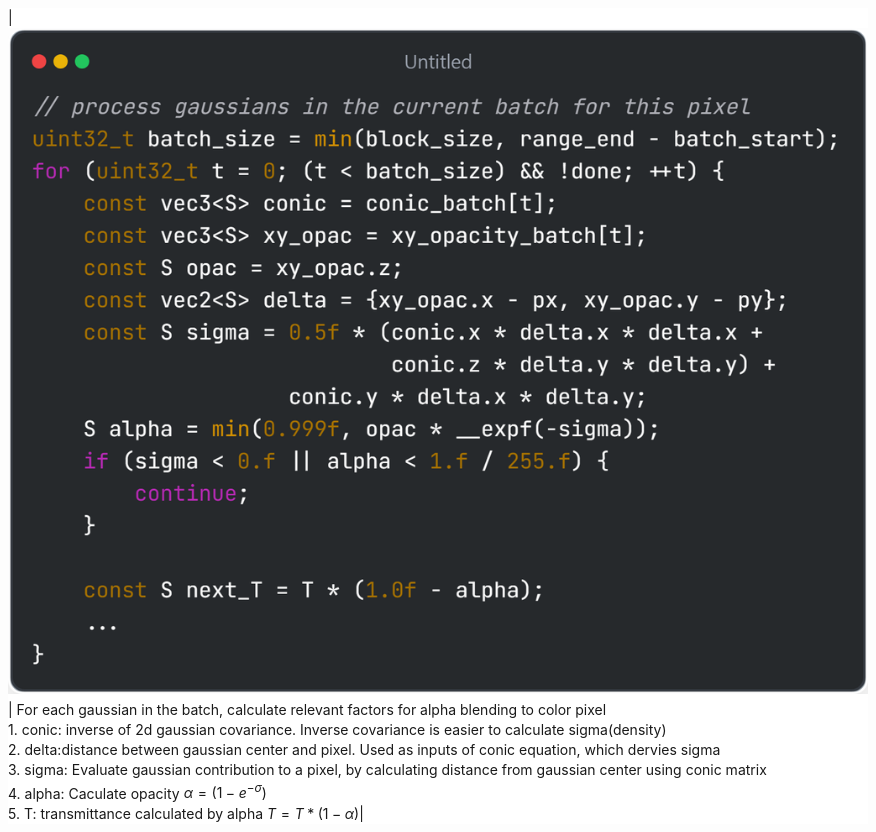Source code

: | <img src="images/rast5.png" alt="drawing" width="3000"/> | For each gaussian in the batch, calculate relevant factors for alpha blending to color pixel<br>1. conic: inverse of 2d gaussian covariance. Inverse covariance is easier to calculate sigma(density)<br>2. delta:distance between gaussian center and pixel. Used as inputs of conic equation, which dervies sigma<br>3. sigma: Evaluate gaussian contribution to a pixel, by calculating distance from gaussian center using conic matrix<br>4. alpha: Caculate opacity $\alpha = (1-e^{-\sigma})$<br>5. T: transmittance calculated by alpha $T = T * (1 - \alpha)$|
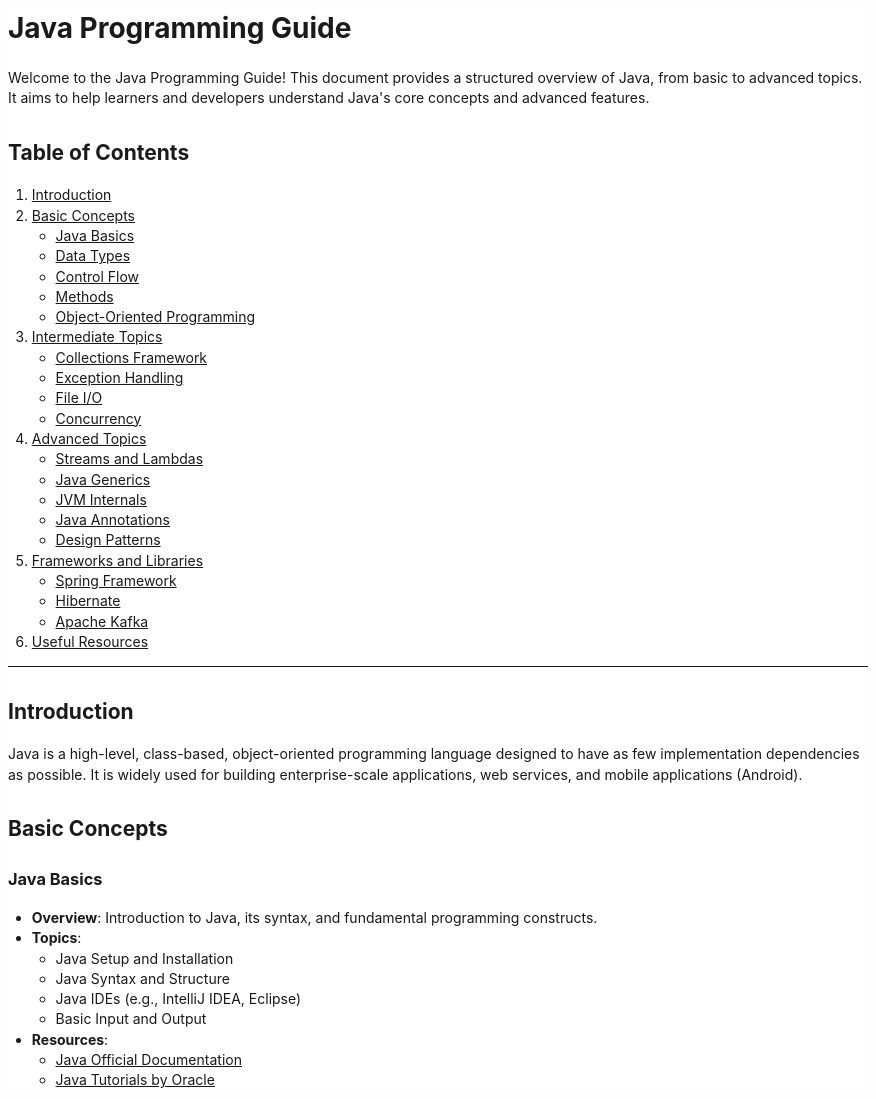 # Java Programming Guide

Welcome to the Java Programming Guide! This document provides a structured overview of Java, from basic to advanced topics. It aims to help learners and developers understand Java's core concepts and advanced features.

## Table of Contents

1. [Introduction](#introduction)
2. [Basic Concepts](#basic-concepts)
   - [Java Basics](#java-basics)
   - [Data Types](#data-types)
   - [Control Flow](#control-flow)
   - [Methods](#methods)
   - [Object-Oriented Programming](#object-oriented-programming)
3. [Intermediate Topics](#intermediate-topics)
   - [Collections Framework](#collections-framework)
   - [Exception Handling](#exception-handling)
   - [File I/O](#file-io)
   - [Concurrency](#concurrency)
4. [Advanced Topics](#advanced-topics)
   - [Streams and Lambdas](#streams-and-lambdas)
   - [Java Generics](#java-generics)
   - [JVM Internals](#jvm-internals)
   - [Java Annotations](#java-annotations)
   - [Design Patterns](#design-patterns)
5. [Frameworks and Libraries](#frameworks-and-libraries)
   - [Spring Framework](#spring-framework)
   - [Hibernate](#hibernate)
   - [Apache Kafka](#apache-kafka)
6. [Useful Resources](#useful-resources)

---

## Introduction

Java is a high-level, class-based, object-oriented programming language designed to have as few implementation dependencies as possible. It is widely used for building enterprise-scale applications, web services, and mobile applications (Android).

## Basic Concepts

### Java Basics
- **Overview**: Introduction to Java, its syntax, and fundamental programming constructs.
- **Topics**:
  - Java Setup and Installation
  - Java Syntax and Structure
  - Java IDEs (e.g., IntelliJ IDEA, Eclipse)
  - Basic Input and Output
- **Resources**:
  - [Java Official Documentation](https://docs.oracle.com/javase/8/docs/)
  - [Java Tutorials by Oracle](https://docs.oracle.com/javase/tutorial/)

━━━━━━━━━━━━━━━━━━━━━━━━━━━━━━

- **TASK DIRECTIONS**: Pictures aside, repeat every line of the data above exactly.

- **TASK OUTPUT**:
Source code

: | <img src="images/rast5.png" alt="drawing" width="3000"/> | For each gaussian in the batch, calculate relevant factors for alpha blending to color pixel<br>1. conic: inverse of 2d gaussian covariance. Inverse covariance is easier to calculate sigma(density)<br>2. delta:distance between gaussian center and pixel. Used as inputs of conic equation, which dervies sigma<br>3. sigma: Evaluate gaussian contribution to a pixel, by calculating distance from gaussian center using conic matrix<br>4. alpha: Caculate opacity $\alpha = (1-e^{-\sigma})$<br>5. T: transmittance calculated by alpha $T = T * (1 - \alpha)$|
 # Java Programming Guide

Welcome to the Java Programming Guide! This document provides a structured overview of Java, from basic to advanced topics. It aims to help learners and developers understand Java's core concepts and advanced features.

## Table of Contents

1. [Introduction](#introduction)
2. [Basic Concepts](#basic-concepts)
   - [Java Basics](#java-basics)
   - [Data Types](#data-types)
   - [Control Flow](#control-flow)
   - [Methods](#methods)
   - [Object-Oriented Programming](#object-oriented-programming)
3. [Intermediate Topics](#intermediate-topics)
   - [Collections Framework](#collections-framework)
   - [Exception Handling](#exception-handling)
   - [File I/O](#file-io)
   - [Concurrency](#concurrency)
4. [Advanced Topics](#advanced-topics)
   - [Streams and Lambdas](#streams-and-lambdas)
   - [Java Generics](#java-generics)
   - [JVM Internals](#jvm-internals)
   - [Java Annotations](#java-annotations)
   - [Design Patterns](#design-patterns)
5. [Frameworks and Libraries](#frameworks-and-libraries)
   - [Spring Framework](#spring-framework)
   - [Hibernate](#hibernate)
   - [Apache Kafka](#apache-kafka)
6. [Useful Resources](#useful-resources)

---

## Introduction

Java is a high-level, class-based, object-oriented programming language designed to have as few implementation dependencies as possible. It is widely used for building enterprise-scale applications, web services, and mobile applications (Android).

## Basic Concepts

### Java Basics
- **Overview**: Introduction to Java, its syntax, and fundamental programming constructs.
- **Topics**:
  - Java Setup and Installation
  - Java Syntax and Structure
  - Java IDEs (e.g., IntelliJ IDEA, Eclipse)
  - Basic Input and Output
- **Resources**:
  - [Java Official Documentation](https://docs.oracle.com/javase/8/docs/)
  - [Java Tutorials by Oracle](https://docs.oracle.com/javase/tutorial/)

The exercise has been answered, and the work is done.